---- RECORD SET
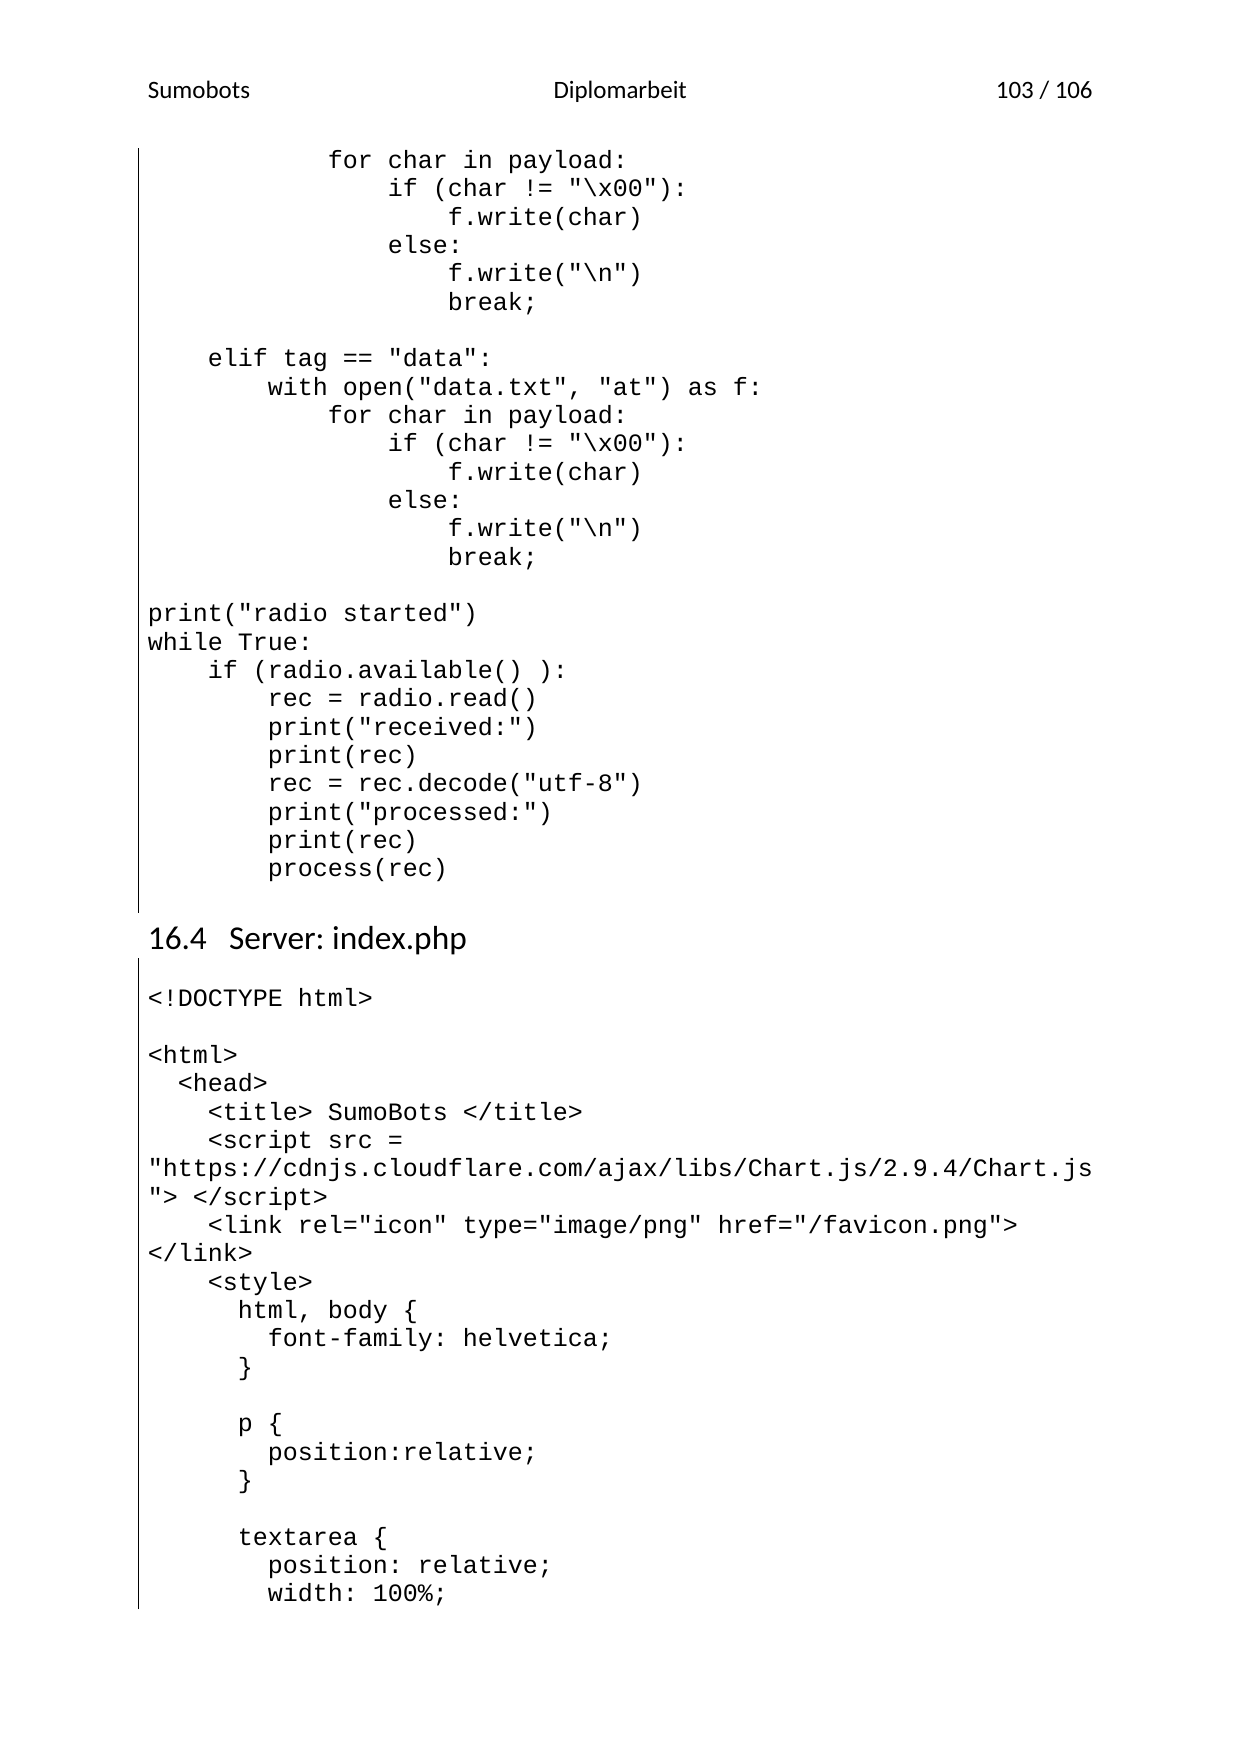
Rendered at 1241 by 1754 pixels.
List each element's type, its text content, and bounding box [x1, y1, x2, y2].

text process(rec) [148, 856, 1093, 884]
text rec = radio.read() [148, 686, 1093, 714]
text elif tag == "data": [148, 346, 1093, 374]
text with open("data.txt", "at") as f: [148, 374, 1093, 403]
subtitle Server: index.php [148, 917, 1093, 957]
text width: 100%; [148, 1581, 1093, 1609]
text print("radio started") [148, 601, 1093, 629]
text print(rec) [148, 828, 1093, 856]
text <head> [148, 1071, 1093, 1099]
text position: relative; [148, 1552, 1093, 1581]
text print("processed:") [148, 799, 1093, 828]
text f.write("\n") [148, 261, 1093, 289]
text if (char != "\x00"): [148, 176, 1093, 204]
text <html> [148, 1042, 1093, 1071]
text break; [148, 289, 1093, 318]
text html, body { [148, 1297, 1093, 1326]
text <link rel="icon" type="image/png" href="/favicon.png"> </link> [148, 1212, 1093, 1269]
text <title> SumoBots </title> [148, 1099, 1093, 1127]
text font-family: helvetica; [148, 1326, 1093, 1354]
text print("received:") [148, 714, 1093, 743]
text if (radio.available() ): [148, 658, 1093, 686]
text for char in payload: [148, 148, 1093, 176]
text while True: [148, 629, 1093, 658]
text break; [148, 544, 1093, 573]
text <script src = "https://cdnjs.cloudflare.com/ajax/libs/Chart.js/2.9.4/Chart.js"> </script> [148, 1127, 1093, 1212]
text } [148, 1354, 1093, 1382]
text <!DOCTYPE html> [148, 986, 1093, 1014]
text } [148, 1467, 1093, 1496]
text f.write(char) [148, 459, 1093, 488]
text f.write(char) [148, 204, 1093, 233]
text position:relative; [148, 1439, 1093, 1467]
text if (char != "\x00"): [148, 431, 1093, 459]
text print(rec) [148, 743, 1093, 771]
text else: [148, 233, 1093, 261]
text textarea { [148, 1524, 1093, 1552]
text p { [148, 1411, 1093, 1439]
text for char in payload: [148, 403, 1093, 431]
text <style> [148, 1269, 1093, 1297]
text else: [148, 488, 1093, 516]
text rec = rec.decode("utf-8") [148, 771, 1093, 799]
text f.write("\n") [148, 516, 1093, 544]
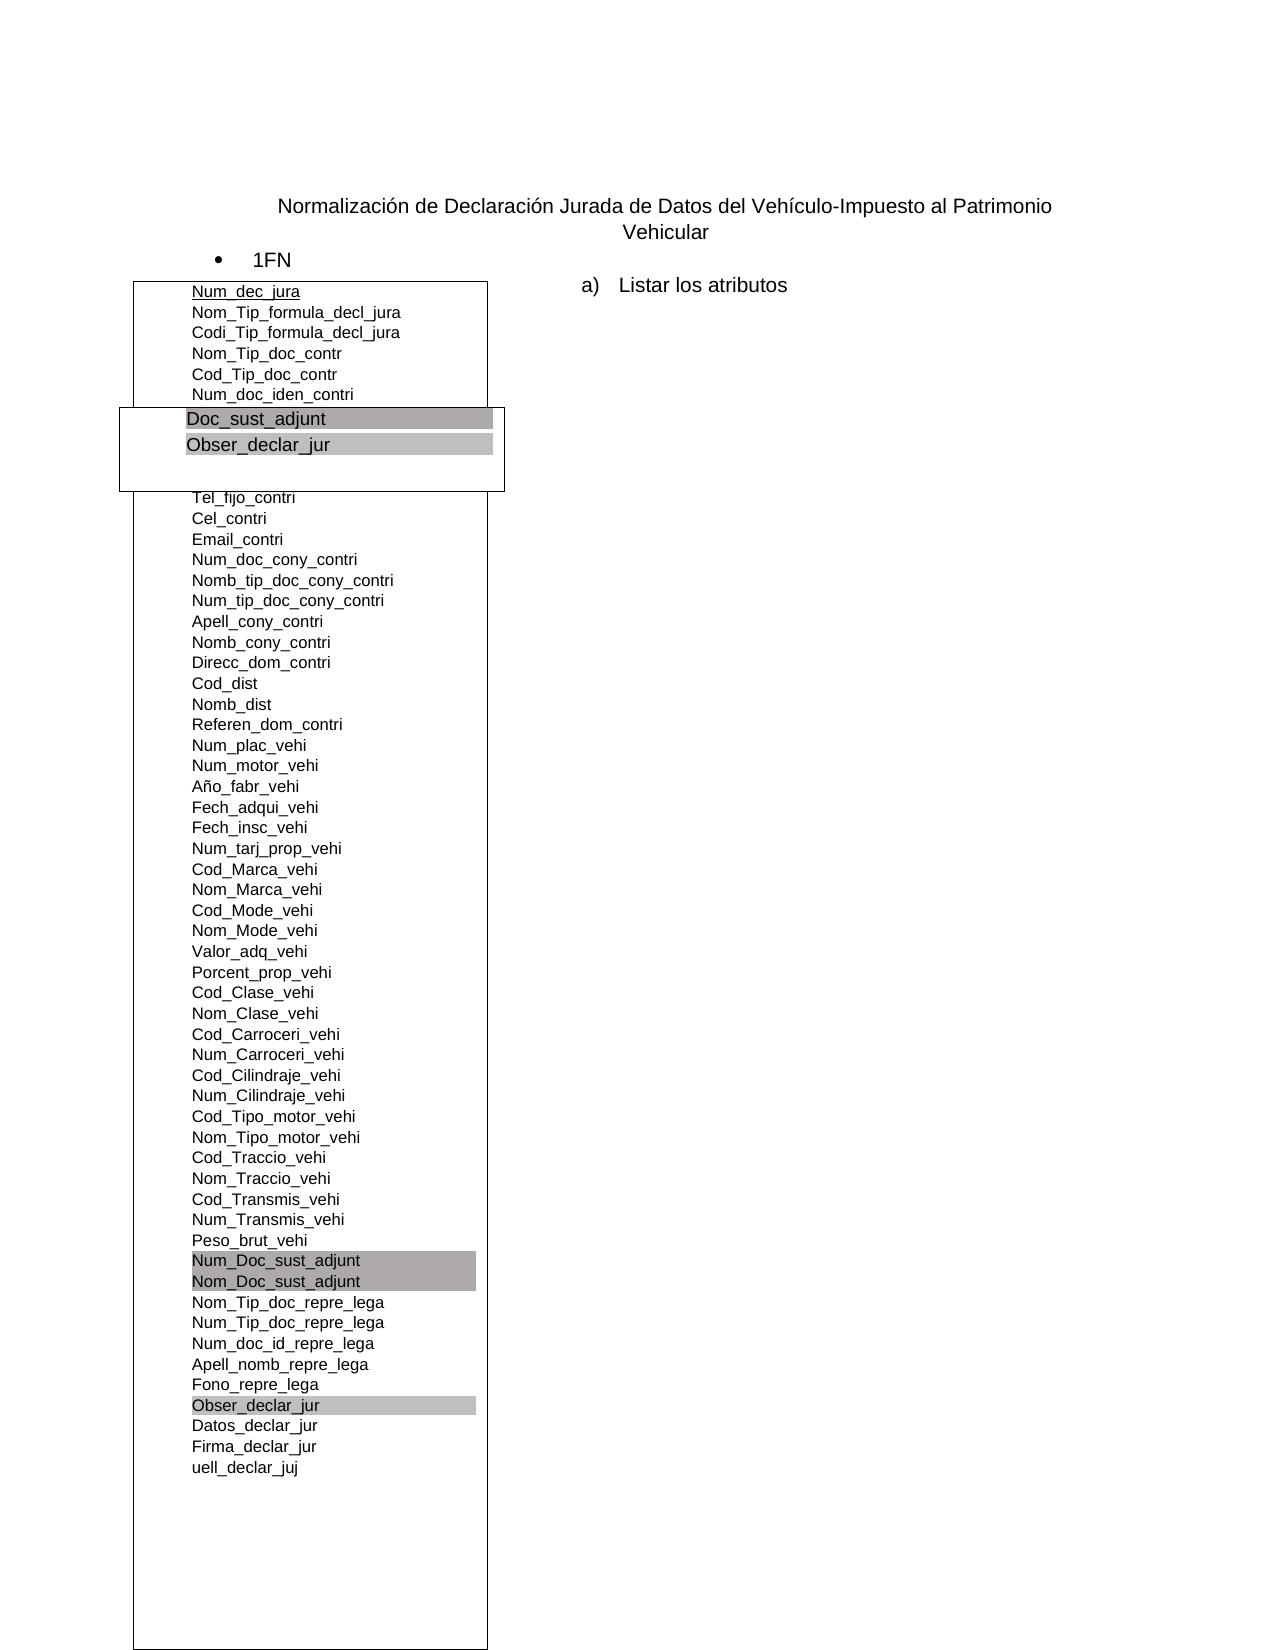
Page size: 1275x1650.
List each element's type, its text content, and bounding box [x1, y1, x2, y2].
--------
◆ **YOUR INSTRUCTIONS**:
For every line above that has "html" in it, copy the line.

◆ **RESPONSE BOX**:
text <html> [148, 1042, 1093, 1071]
text html, body { [148, 1297, 1093, 1326]
text <!DOCTYPE html> [148, 986, 1093, 1014]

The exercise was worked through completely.